Sharing Economy

Lawsuits Facing Uber and Lyft Could Alter the Sharing Economy

Lawsuits Facing Uber and Lyft Could Alter the Sharing Economy
Image credit: Aaron Parecki | Flickr

Hot startups Uber and Lyft have contributed substantially to the growth of the sharing economy that connects freelancers with available work projects. Now some drivers of those companies argue they've been misclassified as independent contractors and want full employee status. 

Uber and Lyft face two separate lawsuits in San Francisco federal court. The suits, filed in 2013, are seeking class-action status and now making their way through the courts.

A ruling on full employee status for Uber and Lyft drivers could have wide-ranging implications for the collaborative consumption movement. The new economic model has been able to maximize start-ups' growth through a largely freelance workforce with few traditional, full-time benefits and lower costs for new businesses.

Beyond full employee status, the plaintiffs are seeking reimbursement for expenses including gasoline and car maintenance costs, which they would normally receive if they had employee standing in California. Drivers for both companies currently are classified as freelancers, and drivers cover such costs themselves. 
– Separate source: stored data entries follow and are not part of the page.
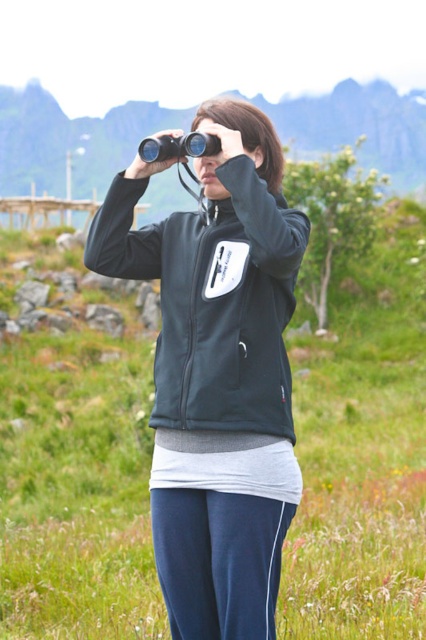
You are a photographer trying to capture the person in the matte black sweatshirt at center. The camera you are using has a focus point at coordinates 0.469, 0.500. Will the person be in focus?

The matte black sweatshirt at center is located at point (213, 300), so yes, the person will be in focus since the camera focus point matches their location.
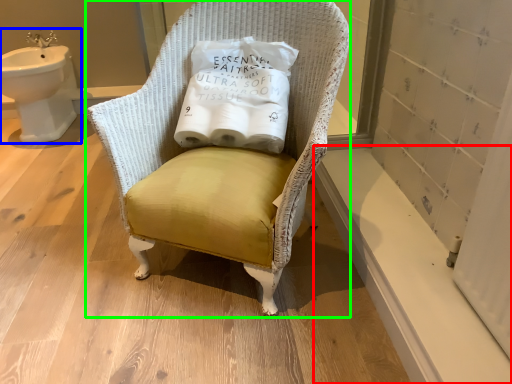
Question: Which object is the farthest from window sill (highlighted by a red box)? Choose among these: sink (highlighted by a blue box) or chair (highlighted by a green box).

Choices:
 (A) sink
 (B) chair

Answer: (A)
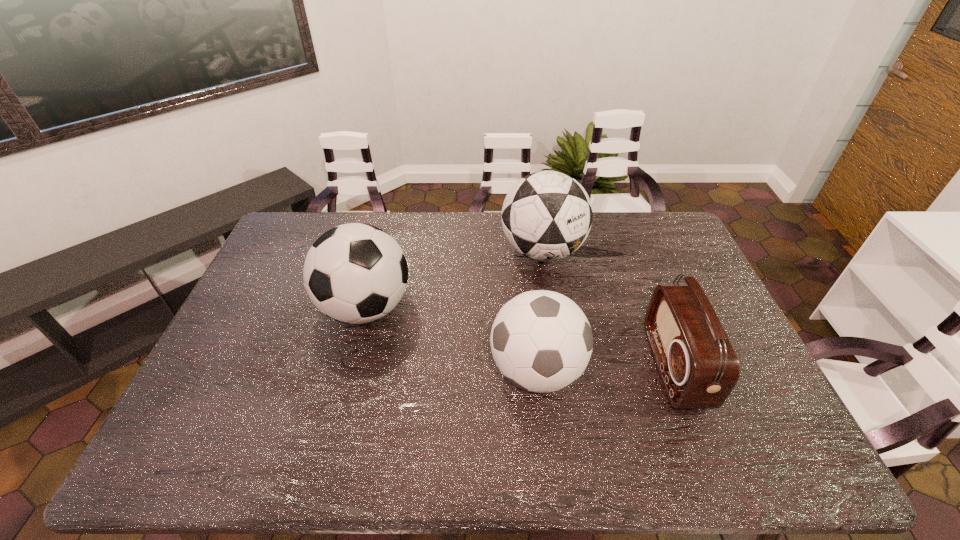
Identify the location of the leftmost object. (355, 273).

Image resolution: width=960 pixels, height=540 pixels. Identify the location of the rightmost object. (698, 366).

This screenshot has height=540, width=960. In order to click on vacant space positioned on the right of the leftmost object in this screenshot , I will do `click(484, 308)`.

Locate an element on the screen. This screenshot has width=960, height=540. free space located 0.170m on the front panel of the rightmost object is located at coordinates (593, 367).

The image size is (960, 540). I want to click on free region located on the front panel of the rightmost object, so click(615, 367).

Identify the location of blank space located 0.200m on the front panel of the rightmost object. This screenshot has width=960, height=540. (582, 367).

The width and height of the screenshot is (960, 540). In order to click on object situated at the far edge in this screenshot , I will do `click(547, 215)`.

Identify the location of object located in the right edge section of the desktop. (698, 366).

Locate an element on the screen. The height and width of the screenshot is (540, 960). free region at the far edge of the desktop is located at coordinates (422, 225).

This screenshot has width=960, height=540. Identify the location of vacant space at the near edge. (449, 436).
Plaintiff attorney Shannon Liss-Riordan, partner at Boston-based Lichten & Liss-Riordan, said both companies are profiting "massively" from what she describes as a worker misclassification.

"Companies like to convince their workers that it's good for them to be independent contractors because they have all of this flexibility," said Liss-Riordan, who is representing both Uber and Lyft drivers. "That's a lie because employees can also have flexibility, work part-time hours and pick their schedules. You can get all of those things and still get employee benefits."

But didn't the Uber and Lyft drivers know they were signing up for freelance jobs—without benefits—from the get go?

Liss-Riordan argues the complaints basically come down to fairness for drivers. "There are basic labor protections in place to ensure companies do not take advantage of their workers," she said. "Why should Uber, valued at $40 billion, not have to pay for things that we as a society have deemed important?"

Pinpointing the lawsuits' potential total cost, for Uber and Lyft, is difficult. The plaintiffs have not disclosed what they're seeking in damages. Neither start-up has revealed how many drivers it has on its payrolls.

Lyft told CNBC by email it employs "thousands" of drivers in California, and declined to comment further on the lawsuits.

Uber also declined to comment on the suits.
Labor experts say it's challenging to put a dollar amount on how much full employee status would cost Uber and Lyft.

The Society for Human Resource Management says the average premium for employee-only health-care coverage in 2014 was $882 per employee per month. Using that metric, health-care costs alone could run into the hundreds of thousands per month for the companies if they offered full-time benefits. Other potential costs could include fuel and related transportation costs for car-related start-ups.

Dan, an Uber driver in Los Angeles—who agreed to appear on camera on the condition his full name not be used—said he's spending an average of $80 a week on gasoline, $30 a month on car washes and $300 a year on oil changes. His total, potential reimbursement costs could be near $5,000 a year, he estimated. 
Aside from covering those costs himself, the driver claims Uber will not tell drivers where they're heading beforehand, and some drivers needing work feel pressured to accept faraway trips without full disclosure.

Uber did not respond to emails requesting comment, including details on average driver costs, and whether or not drivers must accept jobs before full details and mileage are disclosed. 
On its website, Uber explained its strategy this way: "By seamlessly connecting riders to drivers through our apps, we make cities more accessible, opening up more possibilities for riders and more business for drivers."

Full-timer? No thanks for some.

Of course not all drivers want full employee status.

Take Brooklyn, New York-based Lyft driver Robert Henderson, who recently made the job switch to Lyft from Uber. Henderson worked in nonprofit foster care for 25 years and says the freedom and flexibility of being an independent contractor lured him to the sharing economy.

"[Becoming an employee] would feel like this is an obligation, and I don't want that obligation feeling. I like the fact that whenever I am ready to work, I could work," Henderson said. "The flexibility is amazing; it's something you just cannot buy."

Henderson has health insurance through his wife, so pushing for benefits isn't a priority. However, reimbursement for costs including gasoline and car maintenance would be nice, he said.

"But at the same time, you can make enough to cover your gas and expenses and still come home with a very decent paycheck," Henderson said.

It is unclear when the judges will give their next rulings on the cases, which are still in early stages, attorney Liss-Riordan said. But given the high valuations for Uber and Lyft—in the billions—paying for benefits shouldn't be an issue, she said.

"I think the sharing economy can and will survive; they just have to play by the same rules as everyone else," she said.